Patrazone.com — Program Makan Bergizi Gratis (MBG) yang selama ini menjadi salah satu andalan pemerintah untuk meningkatkan kualitas gizi masyarakat kini berada di persimpangan. Di tengah tekanan global dan kebutuhan efisiensi anggaran, pemerintah mulai mengkaji opsi pengurangan hari penyaluran—dari enam hari menjadi lima hari dalam sepekan.

Wacana ini bukan sekadar penghematan biasa. Ia muncul di tengah dinamika geopolitik dunia yang berdampak langsung pada kondisi fiskal dalam negeri.

Menteri Sekretaris Negara Prasetyo Hadi mengonfirmasi bahwa pembahasan kebijakan tersebut masih dalam tahap finalisasi.

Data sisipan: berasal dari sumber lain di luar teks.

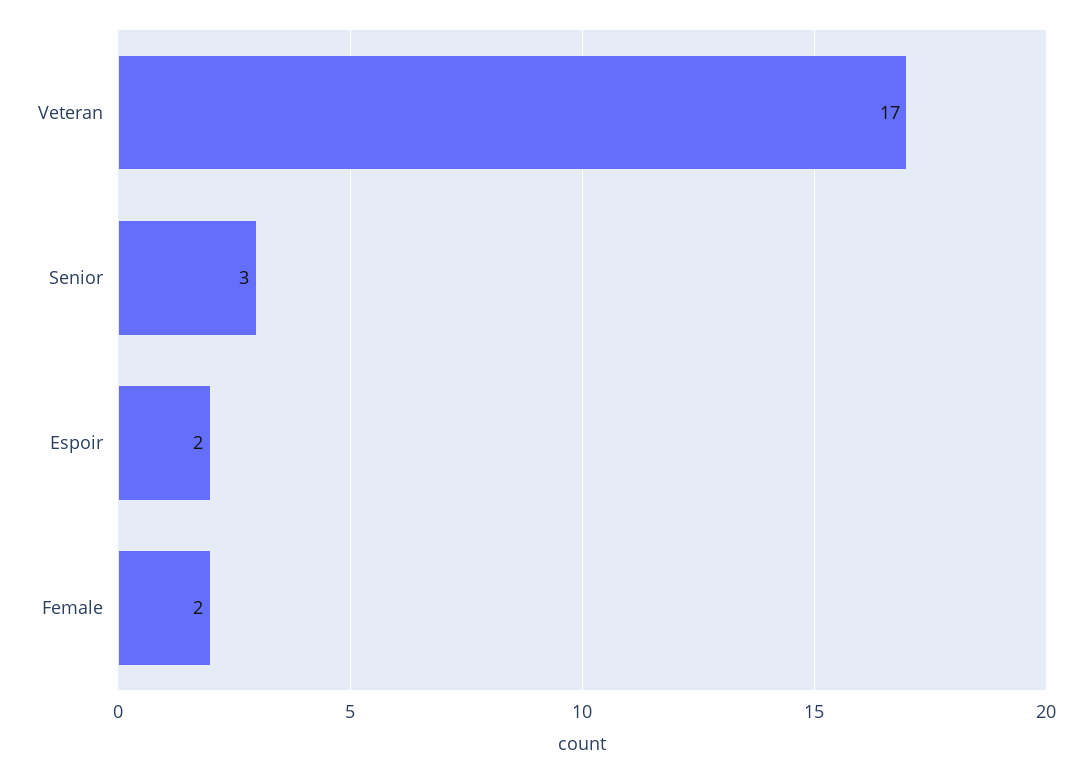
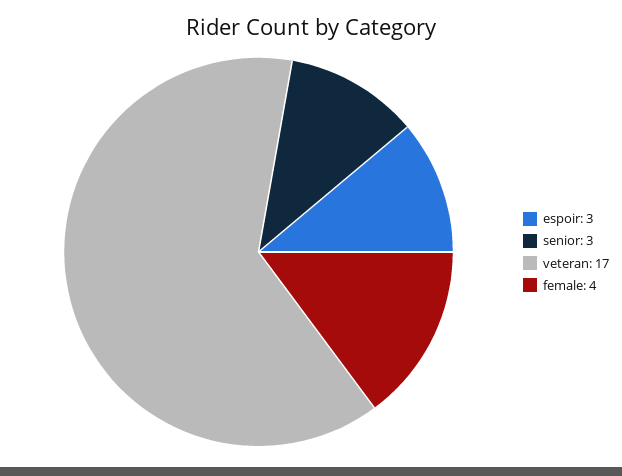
  {
    "Veteran": 17,
    "Senior": 3,
-   "Espoir": 2,
+   "Espoir": 3,
-   "Female": 2
+   "Female": 4
  }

“Sedang kami finalkan semua,” ujarnya singkat kepada wartawan usai rapat di kawasan Kemenko Perekonomian, Jakarta, Jumat (27/3/2026).

Pernyataan itu menjadi sinyal bahwa pemerintah tengah berhitung cermat. Di satu sisi, program MBG menyasar puluhan juta penerima manfaat. Di sisi lain, tekanan terhadap Anggaran Pendapatan dan Belanja Negara (APBN) semakin besar.

Akar persoalannya tidak berdiri sendiri.

Ketegangan berkepanjangan antara Amerika Serikat, Israel, dan Iran memicu kekhawatiran kenaikan harga minyak dunia. Jika itu terjadi, beban subsidi energi—terutama bahan bakar minyak (BBM)—berpotensi membengkak signifikan.

Di tengah situasi itu, pemerintah mencari ruang untuk menahan laju pengeluaran tanpa mengorbankan program prioritas.

Salah satu opsi yang mengemuka adalah efisiensi di tubuh Badan Gizi Nasional (BGN), termasuk pada program MBG.

Menteri Keuangan Purbaya Yudhi Sadewa menjadi sosok yang pertama kali mengungkap wacana tersebut. Ia menyebut, pengurangan frekuensi penyaluran MBG bisa menghasilkan penghematan hingga Rp40 triliun.

Angka yang tidak kecil.

Namun, Purbaya memastikan bahwa efisiensi tidak akan menyentuh kualitas makanan yang diberikan kepada masyarakat.

“Selama ada efisiensinya, saya setuju saja dan tidak mengurangi kualitas makanannya sendiri,” ujarnya.

Pernyataan itu penting, karena kekhawatiran publik bukan hanya soal jumlah hari, tetapi juga mutu asupan yang diterima, terutama bagi anak-anak dan kelompok rentan yang menjadi sasaran utama program ini.

Secara keseluruhan, anggaran MBG dalam APBN 2026 mencapai Rp335 triliun—angka jumbo yang mencerminkan ambisi besar pemerintah dalam membangun sumber daya manusia.

Targetnya pun tidak main-main: 82,9 juta penerima manfaat hingga akhir tahun.

Namun, realisasi di lapangan menunjukkan tantangan tersendiri. Hingga awal Maret 2026, anggaran yang telah terserap mencapai Rp44 triliun. Bahkan dalam dua bulan pertama saja, belanja program ini rata-rata mencapai Rp19 triliun per bulan.

Angka-angka tersebut menjadi dasar pertimbangan pemerintah untuk melakukan penyesuaian.

Bagi sebagian masyarakat, terutama penerima manfaat, perubahan dari enam hari menjadi lima hari mungkin terasa kecil di atas kertas. Namun dalam kehidupan sehari-hari, satu hari tanpa program bisa berarti pengeluaran tambahan yang harus ditanggung sendiri.

Di sinilah pemerintah dituntut menemukan keseimbangan: antara menjaga keberlanjutan fiskal dan memastikan perlindungan sosial tetap berjalan.

Hingga kini, keputusan final masih ditunggu. Pemerintah berjanji akan segera mengumumkan kebijakan resmi sebagai bagian dari langkah adaptif menghadapi tekanan global.

Satu hal yang pasti, di tengah angka-angka besar dan perhitungan anggaran, ada jutaan kehidupan yang bergantung pada setiap kebijakan yang diambil.

Dan bagi mereka, MBG bukan sekadar program—melainkan bagian dari harapan untuk hidup yang lebih layak.